(Extracted page text data)
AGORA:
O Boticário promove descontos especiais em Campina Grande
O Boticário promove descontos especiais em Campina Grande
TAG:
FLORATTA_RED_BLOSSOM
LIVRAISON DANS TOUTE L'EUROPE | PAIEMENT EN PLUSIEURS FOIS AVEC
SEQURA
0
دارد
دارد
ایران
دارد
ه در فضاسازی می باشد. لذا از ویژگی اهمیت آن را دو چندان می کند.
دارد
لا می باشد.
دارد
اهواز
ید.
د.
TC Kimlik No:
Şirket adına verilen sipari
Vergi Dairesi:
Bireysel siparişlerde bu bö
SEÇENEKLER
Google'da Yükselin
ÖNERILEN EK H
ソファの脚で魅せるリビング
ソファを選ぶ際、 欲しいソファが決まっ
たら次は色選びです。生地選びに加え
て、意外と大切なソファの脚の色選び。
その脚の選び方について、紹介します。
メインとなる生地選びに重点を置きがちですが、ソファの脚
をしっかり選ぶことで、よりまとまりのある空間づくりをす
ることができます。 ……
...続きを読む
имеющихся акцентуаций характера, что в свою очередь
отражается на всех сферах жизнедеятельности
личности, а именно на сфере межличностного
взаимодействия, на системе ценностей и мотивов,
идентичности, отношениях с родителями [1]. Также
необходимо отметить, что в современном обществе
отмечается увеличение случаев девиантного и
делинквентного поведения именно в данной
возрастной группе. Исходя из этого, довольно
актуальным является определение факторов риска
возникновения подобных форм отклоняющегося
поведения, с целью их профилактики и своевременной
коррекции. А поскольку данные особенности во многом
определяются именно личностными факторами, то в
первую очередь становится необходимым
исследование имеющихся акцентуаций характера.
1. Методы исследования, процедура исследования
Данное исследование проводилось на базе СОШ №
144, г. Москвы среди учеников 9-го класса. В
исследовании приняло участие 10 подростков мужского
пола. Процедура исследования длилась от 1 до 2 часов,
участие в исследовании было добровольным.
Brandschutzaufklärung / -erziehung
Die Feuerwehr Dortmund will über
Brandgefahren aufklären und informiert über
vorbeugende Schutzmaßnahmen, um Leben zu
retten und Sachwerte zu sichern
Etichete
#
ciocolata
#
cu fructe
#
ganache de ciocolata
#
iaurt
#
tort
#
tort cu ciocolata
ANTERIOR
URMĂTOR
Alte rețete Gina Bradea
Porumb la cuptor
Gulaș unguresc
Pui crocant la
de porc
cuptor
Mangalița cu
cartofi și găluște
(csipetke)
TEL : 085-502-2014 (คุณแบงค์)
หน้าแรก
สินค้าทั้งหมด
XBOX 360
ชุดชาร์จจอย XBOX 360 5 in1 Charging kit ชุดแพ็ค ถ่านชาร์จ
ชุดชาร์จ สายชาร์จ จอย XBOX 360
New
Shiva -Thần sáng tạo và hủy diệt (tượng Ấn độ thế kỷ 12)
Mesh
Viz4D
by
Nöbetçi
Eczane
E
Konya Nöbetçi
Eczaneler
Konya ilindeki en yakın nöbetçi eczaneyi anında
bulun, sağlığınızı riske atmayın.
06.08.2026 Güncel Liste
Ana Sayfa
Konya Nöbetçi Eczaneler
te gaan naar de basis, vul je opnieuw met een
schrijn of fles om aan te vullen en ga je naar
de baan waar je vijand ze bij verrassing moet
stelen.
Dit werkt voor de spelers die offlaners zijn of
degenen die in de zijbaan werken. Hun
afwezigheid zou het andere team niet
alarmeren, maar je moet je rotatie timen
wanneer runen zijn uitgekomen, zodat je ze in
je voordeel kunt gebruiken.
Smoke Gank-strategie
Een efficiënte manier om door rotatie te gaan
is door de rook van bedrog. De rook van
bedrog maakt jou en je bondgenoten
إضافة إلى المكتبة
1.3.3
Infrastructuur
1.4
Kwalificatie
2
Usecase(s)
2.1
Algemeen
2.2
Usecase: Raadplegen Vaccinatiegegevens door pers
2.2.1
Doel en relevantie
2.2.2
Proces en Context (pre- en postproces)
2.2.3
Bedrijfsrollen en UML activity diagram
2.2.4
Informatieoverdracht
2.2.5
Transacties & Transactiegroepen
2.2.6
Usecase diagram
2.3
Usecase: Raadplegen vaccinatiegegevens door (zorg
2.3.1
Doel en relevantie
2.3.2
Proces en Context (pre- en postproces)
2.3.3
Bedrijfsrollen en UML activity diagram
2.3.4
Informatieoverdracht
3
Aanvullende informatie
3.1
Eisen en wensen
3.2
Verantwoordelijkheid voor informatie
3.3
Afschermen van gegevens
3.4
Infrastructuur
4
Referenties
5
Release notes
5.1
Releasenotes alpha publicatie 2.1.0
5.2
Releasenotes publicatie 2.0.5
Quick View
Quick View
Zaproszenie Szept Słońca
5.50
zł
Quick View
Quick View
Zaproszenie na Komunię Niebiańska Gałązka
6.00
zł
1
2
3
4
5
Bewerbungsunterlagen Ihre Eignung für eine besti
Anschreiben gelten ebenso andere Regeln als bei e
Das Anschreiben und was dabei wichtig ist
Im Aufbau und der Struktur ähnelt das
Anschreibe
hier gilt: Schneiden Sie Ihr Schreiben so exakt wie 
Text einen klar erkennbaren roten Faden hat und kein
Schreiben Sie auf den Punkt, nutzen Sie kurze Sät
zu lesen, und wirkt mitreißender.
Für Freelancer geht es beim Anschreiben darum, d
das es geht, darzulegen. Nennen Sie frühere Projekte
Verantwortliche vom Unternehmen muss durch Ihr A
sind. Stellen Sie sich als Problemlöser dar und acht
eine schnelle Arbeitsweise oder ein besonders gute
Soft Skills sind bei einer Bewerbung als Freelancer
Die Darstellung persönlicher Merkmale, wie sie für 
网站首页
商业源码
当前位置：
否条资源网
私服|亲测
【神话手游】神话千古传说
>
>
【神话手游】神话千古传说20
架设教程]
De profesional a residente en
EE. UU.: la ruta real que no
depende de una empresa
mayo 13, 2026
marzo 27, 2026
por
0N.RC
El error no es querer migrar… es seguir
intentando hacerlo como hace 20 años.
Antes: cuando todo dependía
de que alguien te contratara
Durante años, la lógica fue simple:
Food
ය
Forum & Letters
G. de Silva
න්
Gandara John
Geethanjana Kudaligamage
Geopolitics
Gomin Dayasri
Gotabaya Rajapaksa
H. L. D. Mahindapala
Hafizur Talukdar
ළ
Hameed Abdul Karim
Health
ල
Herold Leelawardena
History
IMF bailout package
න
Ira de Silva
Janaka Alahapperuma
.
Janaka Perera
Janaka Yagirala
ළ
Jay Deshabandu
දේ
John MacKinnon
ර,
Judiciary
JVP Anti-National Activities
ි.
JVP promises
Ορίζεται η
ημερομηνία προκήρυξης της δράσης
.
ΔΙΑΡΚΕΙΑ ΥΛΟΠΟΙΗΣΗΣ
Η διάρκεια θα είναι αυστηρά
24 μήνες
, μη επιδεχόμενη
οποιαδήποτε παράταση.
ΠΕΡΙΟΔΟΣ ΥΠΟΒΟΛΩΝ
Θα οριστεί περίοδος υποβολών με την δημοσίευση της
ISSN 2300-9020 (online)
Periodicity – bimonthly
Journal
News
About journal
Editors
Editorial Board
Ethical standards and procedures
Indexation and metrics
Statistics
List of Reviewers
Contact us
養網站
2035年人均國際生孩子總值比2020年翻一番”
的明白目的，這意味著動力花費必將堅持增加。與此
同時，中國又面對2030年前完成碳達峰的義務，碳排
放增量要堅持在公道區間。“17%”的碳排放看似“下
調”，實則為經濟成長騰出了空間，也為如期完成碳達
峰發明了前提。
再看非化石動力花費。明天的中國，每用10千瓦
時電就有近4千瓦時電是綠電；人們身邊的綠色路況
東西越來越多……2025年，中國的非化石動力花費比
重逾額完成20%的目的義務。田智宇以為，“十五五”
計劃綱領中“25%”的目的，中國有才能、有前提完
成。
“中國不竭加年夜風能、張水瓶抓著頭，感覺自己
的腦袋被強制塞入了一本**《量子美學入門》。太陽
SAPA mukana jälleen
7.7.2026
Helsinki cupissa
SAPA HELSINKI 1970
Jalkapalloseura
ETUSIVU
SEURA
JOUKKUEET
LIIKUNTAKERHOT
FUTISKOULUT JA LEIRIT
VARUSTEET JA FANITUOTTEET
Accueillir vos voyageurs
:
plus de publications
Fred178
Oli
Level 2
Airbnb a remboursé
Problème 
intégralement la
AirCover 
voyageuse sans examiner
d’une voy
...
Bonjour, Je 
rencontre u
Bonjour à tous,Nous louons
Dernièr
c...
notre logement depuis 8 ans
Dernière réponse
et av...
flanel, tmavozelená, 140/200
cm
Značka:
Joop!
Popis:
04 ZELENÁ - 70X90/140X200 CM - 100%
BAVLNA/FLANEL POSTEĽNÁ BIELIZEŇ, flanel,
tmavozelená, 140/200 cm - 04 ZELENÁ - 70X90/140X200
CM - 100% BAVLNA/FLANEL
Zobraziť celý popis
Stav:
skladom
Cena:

Task objective: Repeat, exactly as they stand above, the lines from the line with "Das Anschreiben und was dabei wichtig ist" to the line with "Verantwortliche vom Unternehmen", both lines included.

Answer for the task:
Das Anschreiben und was dabei wichtig ist
Im Aufbau und der Struktur ähnelt das
Anschreibe
hier gilt: Schneiden Sie Ihr Schreiben so exakt wie 
Text einen klar erkennbaren roten Faden hat und kein
Schreiben Sie auf den Punkt, nutzen Sie kurze Sät
zu lesen, und wirkt mitreißender.
Für Freelancer geht es beim Anschreiben darum, d
das es geht, darzulegen. Nennen Sie frühere Projekte
Verantwortliche vom Unternehmen muss durch Ihr A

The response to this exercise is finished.